One of the reasons I like to write about guns is because it was when I first started reading about guns that I decided to become a gun nut. I had been given a Daisy Red Ryder when I was nine or ten years old; I also was a member of an NRA-sponsored shooting team when I was eleven (and have been a member since that time), but I got my first, real gun in 1956 when I was twelve years old. I’ll save that story for another time.

              About a month before I bought my first gun, the first of at least a thousand I have bought and sold over the following sixty-plus years, I found myself on a train going from Washington, D.C. to Florida, looking for something to read. What I picked up from a vacant seat close by was a copy of Field and Stream. And right inside the cover was a full-page, color photograph of some hunting gun, probably a Winchester or a Remington, which was the most beautiful photograph of anything I had ever seen.

              Why do some boys become gun nuts instead of collecting model trains or getting into ham radios, which is what most of my friends did back in those days?  I have absolutely no earthly idea. But what I do know is that I started wandering around gun shops and gun shows in my late teens, an activity which continues to the present day. And I also never go into Barnes & Noble without wandering over to the magazine rack and leafing through Guns and Ammo, Shooting Times or Field and Stream.

              The last-named is rather interesting because it just so happens that of late I am devoting myself to animal conservation and the restoration and protection of animal species which live in natural space.

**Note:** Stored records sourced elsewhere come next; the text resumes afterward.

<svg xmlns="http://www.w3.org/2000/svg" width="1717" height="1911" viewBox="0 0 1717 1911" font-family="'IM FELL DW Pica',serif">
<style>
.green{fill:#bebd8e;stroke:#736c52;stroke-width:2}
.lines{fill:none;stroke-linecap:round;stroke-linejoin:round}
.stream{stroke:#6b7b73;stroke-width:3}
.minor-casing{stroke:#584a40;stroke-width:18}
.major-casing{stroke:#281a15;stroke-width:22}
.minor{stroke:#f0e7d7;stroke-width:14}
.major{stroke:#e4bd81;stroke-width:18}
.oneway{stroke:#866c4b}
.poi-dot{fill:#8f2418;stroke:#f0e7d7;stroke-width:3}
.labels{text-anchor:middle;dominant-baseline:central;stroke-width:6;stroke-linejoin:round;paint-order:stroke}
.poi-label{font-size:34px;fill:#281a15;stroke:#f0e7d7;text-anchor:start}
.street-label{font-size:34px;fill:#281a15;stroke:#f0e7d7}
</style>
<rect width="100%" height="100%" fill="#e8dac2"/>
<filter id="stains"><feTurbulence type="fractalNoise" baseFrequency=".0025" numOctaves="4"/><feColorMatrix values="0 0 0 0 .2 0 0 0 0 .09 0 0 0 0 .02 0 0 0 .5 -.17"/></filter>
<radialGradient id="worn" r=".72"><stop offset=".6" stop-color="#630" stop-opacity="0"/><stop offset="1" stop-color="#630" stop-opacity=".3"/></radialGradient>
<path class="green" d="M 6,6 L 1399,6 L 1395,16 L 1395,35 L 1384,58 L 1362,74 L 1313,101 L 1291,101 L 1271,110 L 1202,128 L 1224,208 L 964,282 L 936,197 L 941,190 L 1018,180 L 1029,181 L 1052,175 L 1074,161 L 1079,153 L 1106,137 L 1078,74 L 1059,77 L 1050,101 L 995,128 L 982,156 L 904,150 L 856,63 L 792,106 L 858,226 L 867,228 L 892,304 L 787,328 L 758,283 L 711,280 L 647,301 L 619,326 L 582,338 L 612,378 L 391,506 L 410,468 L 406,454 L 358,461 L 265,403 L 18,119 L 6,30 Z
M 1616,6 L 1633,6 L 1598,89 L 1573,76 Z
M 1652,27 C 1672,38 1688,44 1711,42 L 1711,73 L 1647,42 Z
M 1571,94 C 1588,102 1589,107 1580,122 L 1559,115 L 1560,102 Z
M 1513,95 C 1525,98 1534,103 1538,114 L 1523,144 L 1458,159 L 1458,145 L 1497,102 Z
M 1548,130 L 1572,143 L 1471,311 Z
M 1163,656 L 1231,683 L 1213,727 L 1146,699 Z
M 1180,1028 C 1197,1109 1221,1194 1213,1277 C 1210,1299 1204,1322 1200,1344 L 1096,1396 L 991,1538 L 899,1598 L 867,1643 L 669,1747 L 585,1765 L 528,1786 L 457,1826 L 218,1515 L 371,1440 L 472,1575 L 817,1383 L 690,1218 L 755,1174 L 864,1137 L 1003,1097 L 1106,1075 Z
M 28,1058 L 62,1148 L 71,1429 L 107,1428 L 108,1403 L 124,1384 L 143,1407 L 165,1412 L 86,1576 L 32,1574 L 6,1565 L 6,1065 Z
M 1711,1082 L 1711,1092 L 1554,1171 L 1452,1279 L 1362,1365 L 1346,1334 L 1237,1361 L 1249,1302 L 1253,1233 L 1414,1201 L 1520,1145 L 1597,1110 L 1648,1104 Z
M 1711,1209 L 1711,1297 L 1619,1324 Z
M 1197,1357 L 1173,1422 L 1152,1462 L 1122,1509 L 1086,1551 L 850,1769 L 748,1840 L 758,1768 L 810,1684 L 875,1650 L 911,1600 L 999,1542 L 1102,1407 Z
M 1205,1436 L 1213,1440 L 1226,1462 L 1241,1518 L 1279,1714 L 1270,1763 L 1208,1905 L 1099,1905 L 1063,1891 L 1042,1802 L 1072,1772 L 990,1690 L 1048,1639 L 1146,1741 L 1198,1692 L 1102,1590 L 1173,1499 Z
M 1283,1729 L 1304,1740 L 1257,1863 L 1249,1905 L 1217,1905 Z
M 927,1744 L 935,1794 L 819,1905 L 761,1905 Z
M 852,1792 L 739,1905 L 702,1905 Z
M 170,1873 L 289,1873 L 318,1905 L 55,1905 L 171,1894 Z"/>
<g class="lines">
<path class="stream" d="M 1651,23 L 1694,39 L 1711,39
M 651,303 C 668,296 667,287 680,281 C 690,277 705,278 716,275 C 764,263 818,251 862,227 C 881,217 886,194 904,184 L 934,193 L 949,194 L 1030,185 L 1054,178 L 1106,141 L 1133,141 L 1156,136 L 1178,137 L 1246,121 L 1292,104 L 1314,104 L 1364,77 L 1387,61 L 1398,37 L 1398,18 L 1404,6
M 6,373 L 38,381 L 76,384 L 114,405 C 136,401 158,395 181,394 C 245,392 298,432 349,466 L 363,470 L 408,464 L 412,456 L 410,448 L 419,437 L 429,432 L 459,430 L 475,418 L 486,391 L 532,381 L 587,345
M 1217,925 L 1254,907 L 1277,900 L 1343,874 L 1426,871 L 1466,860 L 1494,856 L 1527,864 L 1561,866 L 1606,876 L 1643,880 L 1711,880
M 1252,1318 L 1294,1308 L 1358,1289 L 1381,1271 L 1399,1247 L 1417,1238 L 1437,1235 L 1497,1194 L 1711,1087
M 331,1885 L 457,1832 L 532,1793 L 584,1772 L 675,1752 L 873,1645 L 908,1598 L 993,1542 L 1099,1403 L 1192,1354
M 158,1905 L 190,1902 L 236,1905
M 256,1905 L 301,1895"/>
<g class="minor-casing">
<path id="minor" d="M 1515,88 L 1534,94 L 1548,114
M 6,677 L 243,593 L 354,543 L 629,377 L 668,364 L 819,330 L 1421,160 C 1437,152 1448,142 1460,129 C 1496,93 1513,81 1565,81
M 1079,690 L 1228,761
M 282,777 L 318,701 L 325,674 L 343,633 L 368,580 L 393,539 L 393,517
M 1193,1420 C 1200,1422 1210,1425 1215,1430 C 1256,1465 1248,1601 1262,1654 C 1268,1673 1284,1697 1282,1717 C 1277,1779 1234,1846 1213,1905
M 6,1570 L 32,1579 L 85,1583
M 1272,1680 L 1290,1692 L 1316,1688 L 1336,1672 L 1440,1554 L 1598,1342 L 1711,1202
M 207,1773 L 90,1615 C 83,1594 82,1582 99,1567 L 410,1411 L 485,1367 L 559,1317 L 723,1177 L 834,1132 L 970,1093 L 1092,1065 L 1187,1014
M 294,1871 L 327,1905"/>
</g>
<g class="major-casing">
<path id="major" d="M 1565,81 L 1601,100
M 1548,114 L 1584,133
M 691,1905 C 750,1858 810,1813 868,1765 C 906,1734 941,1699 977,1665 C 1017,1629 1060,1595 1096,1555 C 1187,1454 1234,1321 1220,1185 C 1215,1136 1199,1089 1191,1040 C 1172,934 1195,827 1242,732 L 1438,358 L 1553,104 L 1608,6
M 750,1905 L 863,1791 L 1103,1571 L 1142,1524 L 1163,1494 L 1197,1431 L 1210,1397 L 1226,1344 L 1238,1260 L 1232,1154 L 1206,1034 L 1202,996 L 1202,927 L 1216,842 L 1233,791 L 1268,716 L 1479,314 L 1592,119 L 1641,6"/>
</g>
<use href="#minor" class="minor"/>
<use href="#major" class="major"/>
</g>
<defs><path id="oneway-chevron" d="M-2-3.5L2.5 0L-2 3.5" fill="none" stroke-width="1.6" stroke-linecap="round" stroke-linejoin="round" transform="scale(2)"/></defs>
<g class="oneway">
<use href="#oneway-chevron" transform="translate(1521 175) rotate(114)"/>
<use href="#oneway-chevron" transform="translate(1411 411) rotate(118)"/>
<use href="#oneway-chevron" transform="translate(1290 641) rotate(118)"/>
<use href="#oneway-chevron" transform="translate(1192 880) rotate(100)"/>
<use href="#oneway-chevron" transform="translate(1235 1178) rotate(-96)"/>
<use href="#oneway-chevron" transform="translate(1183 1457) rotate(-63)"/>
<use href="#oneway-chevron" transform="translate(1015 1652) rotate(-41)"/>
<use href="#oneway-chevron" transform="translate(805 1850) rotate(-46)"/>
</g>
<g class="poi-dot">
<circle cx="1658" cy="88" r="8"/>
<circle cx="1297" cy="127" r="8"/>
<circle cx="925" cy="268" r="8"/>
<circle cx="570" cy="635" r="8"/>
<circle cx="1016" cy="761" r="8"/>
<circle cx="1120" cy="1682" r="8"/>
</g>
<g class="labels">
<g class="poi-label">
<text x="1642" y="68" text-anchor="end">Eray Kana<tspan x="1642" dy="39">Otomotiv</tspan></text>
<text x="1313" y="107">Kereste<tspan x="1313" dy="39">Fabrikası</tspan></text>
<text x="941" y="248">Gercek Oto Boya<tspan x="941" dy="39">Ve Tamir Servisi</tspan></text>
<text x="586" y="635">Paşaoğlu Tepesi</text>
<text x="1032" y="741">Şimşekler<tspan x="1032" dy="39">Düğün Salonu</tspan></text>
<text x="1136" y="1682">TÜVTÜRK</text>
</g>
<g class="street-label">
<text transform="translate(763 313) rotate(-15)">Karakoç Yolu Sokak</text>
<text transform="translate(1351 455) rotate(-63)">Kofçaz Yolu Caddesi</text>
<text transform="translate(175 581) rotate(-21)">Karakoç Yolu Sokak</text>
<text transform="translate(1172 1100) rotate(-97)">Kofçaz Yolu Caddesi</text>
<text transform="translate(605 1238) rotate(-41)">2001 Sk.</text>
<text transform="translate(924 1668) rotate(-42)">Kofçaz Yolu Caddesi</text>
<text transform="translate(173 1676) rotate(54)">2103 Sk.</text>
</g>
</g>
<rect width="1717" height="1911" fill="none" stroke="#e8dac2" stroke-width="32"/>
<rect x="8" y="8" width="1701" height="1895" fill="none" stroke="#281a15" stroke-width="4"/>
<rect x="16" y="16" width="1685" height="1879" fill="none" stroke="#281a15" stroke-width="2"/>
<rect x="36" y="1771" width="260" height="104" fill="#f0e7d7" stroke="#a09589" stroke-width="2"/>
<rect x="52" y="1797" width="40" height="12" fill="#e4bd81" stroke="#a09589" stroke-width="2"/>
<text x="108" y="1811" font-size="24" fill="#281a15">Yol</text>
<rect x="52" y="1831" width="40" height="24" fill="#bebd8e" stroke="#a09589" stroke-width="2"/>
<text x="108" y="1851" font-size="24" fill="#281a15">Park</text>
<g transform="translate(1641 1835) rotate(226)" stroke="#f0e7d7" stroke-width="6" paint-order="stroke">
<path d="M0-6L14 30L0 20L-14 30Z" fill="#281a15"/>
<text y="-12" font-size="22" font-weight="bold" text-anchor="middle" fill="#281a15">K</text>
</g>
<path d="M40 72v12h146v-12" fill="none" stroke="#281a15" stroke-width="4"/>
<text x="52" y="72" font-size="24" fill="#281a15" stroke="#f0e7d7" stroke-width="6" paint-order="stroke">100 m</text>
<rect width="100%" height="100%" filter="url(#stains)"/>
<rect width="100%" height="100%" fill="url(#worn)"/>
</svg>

But we can’t assume that open, natural space is likely to remain open or natural without conscious efforts being made to keep things that way. And we certainly can’t assume that these spaces are large enough to provide the environment required for all wild species to survive. Which is why I have become a supporter of a remarkable organization, Conservation Centers for Species Survival, but that’s also a story for another day.

              Getting back to Field and Stream, it was founded in 1895 and absorbed its chief competitor, Forest and Stream, in 1930. The editor of Forest and Stream from 1876 to 1911 was America’s first conservationist, George Bird Grinnell, who founded the Boone & Crockett Club with Theodore Roosevelt in 1887. Neither Grinnell nor Roosevelt ever wrote about guns, but they encouraged gun writers to contribute content to both of these magazines because they understood that hunting was an integral part of how humans have always interacted with the outdoors. And by the way, if you think for one second that the members of Boone & Crockett are just a bunch of right-wing yahoos running around in the woods with their AR-15’s, take a look at what the club says about climate change.

              As far as writing about guns is concerned, most of the writers who helped me become a gun nut happened to be contributors to Field and Stream.  I’m talking about guys like Townsend Whelen, Warren Page and Jack O’Connor who managed always to strike a wonderful balance in their work between the technical aspect of gun design and manufacture versus the joys and challenges of taking a gun out to the field.

              Many of the hunters and the gun writers I met growing up are long gone; for that matter hunting is also slipping away. When kids talk about enjoying the outdoors, they are much more likely to be carrying a kayak on the roof of their cars then carrying a gun in the trunk. But the outdoors is still the refuge for most of the wild species whose existence we both need and enjoy.

              And I am still grateful that I first became aware of this wonderment in the pages of a hunting magazine called Field and Stream.